> **What is needed**
Edit the lines starting at "Meta (Cont.), Disponibilizado" and ending at "Is there any" so that "median" becomes "mean", keeping everything else the same.

Records from a data source

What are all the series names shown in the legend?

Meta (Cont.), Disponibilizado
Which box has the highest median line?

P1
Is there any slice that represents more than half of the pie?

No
* * *
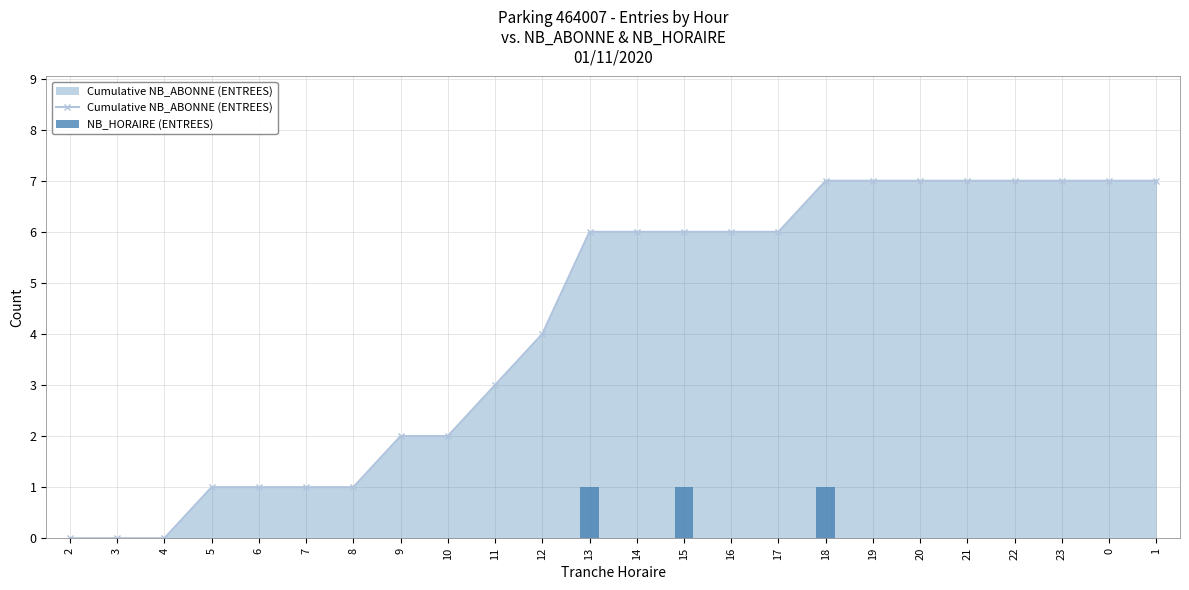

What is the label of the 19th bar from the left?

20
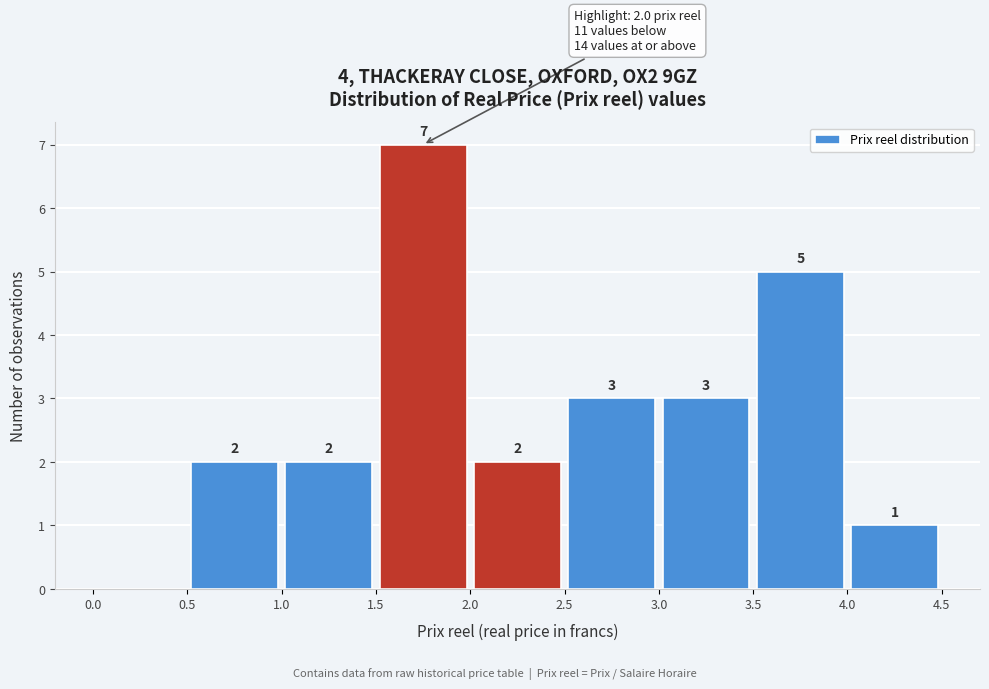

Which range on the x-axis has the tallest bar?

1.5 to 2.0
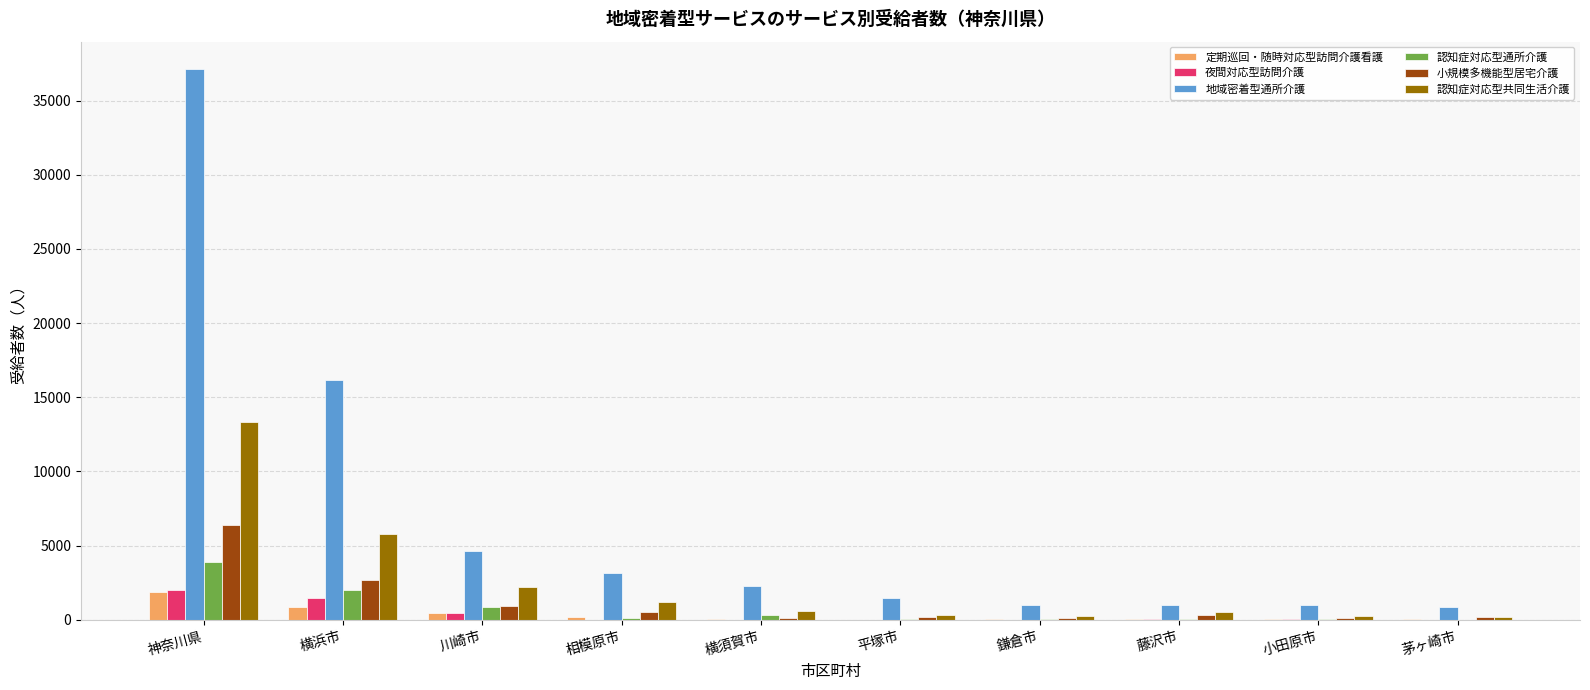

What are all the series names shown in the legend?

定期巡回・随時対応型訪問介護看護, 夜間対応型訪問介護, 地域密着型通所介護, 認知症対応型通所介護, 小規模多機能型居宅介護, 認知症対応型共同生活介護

> **Task solution**
Meta (Cont.), Disponibilizado
Which box has the highest mean line?

P1
Is there any slice that represents more than half of the pie?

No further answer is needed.